Tyblog | Too Simple To Fail: Marrying Nomad, Caddy, and Wireguard

My little lab can afford some experimental allowances given that I’ll never (hopefully) breach the “thousands of hosts” mark. One experiment that paid off recently was ditching Traefik v1 for a hybrid setup that uses Nomad, consul-template, Caddy, and wireguard in order to provide the HTTP routing layer for my services.


This is a companion discussion topic for the original entry at https://blog.tjll.net/too-simple-to-fail-nomad-caddy-wireguard/

Thank you for this write-up. I have nomad/consul/vault running “distributed system” on my 3 raspberry PI with SeaweedFS.
Have you looked Fabio? It seems to be specifically designed instead of caddy in such setup - I was excited about caddy, but then I had a bad experience when tried to deploy it on somebodies else jetson nano remotely.

I looked at Fabio briefly, but I was very keen on having my reverse proxy manage my TLS certificates as well, and Fabio seemed a little more service-level load balancing-focused, sort of like a Kubernetes Service. That may be mistaken, as I haven’t actually experimented with it very much. But it seems like a solid project and a potential replacement for the role that something ilke Caddy fills :+1:

I am going your way with caddy, but I am trying to make it even simpler: firecracker vms, redis as KV (instead of consul) and caddy+caddy_cgi to spin it off.

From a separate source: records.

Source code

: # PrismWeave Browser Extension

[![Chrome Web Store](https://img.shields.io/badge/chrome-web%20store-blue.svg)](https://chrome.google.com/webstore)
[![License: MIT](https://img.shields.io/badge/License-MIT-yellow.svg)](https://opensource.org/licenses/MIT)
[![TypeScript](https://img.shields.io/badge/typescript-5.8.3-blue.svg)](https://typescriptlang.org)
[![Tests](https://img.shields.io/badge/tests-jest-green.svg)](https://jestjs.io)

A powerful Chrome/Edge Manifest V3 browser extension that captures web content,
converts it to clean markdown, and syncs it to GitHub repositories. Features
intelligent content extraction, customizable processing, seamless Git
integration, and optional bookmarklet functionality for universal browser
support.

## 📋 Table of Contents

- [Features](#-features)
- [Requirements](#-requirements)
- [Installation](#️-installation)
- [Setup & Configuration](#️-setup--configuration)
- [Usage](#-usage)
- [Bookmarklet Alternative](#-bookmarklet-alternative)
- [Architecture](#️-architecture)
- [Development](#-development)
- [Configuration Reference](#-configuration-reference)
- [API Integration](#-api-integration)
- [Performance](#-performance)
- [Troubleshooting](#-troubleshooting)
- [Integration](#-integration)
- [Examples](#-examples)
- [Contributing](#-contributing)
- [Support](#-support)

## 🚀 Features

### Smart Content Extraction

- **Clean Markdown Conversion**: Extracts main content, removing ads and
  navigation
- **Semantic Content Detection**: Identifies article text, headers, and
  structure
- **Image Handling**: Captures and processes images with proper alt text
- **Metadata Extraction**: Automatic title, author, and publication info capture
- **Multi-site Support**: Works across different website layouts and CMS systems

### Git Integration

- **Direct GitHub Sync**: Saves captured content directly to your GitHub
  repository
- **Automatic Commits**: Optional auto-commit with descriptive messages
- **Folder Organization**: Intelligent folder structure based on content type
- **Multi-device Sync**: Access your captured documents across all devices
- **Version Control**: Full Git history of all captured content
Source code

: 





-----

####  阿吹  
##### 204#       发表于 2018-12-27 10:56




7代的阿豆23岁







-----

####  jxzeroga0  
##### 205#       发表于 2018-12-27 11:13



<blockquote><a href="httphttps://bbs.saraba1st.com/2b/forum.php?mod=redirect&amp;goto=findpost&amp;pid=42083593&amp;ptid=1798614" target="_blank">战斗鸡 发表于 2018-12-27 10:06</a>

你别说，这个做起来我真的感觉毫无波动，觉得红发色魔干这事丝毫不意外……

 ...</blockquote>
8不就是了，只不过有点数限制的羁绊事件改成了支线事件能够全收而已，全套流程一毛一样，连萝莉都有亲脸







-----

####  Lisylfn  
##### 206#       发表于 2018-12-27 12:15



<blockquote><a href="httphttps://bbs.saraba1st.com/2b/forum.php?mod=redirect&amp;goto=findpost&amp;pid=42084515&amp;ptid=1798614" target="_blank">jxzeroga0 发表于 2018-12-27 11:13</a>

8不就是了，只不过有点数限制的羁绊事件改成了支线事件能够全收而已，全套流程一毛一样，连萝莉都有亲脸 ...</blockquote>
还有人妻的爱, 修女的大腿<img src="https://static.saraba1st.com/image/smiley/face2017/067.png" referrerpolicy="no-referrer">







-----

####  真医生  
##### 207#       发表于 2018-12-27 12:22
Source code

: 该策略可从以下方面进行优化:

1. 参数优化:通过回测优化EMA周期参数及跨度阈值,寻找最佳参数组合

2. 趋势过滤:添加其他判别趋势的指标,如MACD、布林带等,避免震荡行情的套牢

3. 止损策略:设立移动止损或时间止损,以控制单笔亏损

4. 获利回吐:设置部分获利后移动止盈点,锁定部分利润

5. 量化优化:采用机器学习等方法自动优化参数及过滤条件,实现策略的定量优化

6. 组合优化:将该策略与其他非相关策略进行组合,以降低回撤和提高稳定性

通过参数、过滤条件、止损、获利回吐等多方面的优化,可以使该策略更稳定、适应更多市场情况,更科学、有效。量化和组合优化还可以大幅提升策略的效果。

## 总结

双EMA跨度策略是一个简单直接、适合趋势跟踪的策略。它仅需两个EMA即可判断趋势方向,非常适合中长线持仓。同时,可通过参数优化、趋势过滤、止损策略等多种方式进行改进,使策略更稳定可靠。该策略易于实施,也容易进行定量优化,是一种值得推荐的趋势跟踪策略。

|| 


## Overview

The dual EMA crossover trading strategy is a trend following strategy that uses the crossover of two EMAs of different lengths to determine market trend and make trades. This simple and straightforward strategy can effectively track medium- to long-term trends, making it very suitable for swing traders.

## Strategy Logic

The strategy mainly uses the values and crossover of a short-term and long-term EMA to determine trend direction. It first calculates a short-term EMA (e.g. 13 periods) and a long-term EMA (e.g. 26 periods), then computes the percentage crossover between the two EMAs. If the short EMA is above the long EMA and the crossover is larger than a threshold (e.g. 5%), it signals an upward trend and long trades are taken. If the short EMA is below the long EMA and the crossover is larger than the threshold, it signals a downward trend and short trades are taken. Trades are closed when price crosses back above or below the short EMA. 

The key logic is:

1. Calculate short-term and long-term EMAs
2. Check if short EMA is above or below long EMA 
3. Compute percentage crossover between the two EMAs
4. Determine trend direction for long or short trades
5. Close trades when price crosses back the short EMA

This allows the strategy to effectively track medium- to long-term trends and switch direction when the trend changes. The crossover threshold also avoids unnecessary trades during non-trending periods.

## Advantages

Fabio is cool, but I’ve found there’s a long-standing websockets buffering bug that means that the logs function in the Nomad UI doesn’t work.

Might use this approach to replace Fabio myself!

Informative post. consul-template is powerful.

Worth mentioning Caddy can generate reverse proxy configs dynamically from DNS SRV records, too. This can be made to work with Consul’s DNS server:

*.lab.mysite.com {
    # ...

    map {host}                       {subdomain} {
        ~(.*)\.lab\.mysite\.com$     ${1}       
    }   

    # Proxy services with the 'http-reverse' tag.
    handle {
        reverse_proxy {
            dynamic srv {
                name service.consul
                service {subdomain}
                proto http-reverse
                refresh 10s
            }
        }       
    }   

    handle_errors {
		# Do whatever you want here to return error info to clients
		# when a service is not found, etc.
    }   
}

This config assumes Consul is working as the system’s resolver. A consul agent can be running locally with a recursors config to pass other DNS requests upstream.

This doesn’t allow as much fine tuning as the templating approach, but at least the proto field enables filtering by a service tag.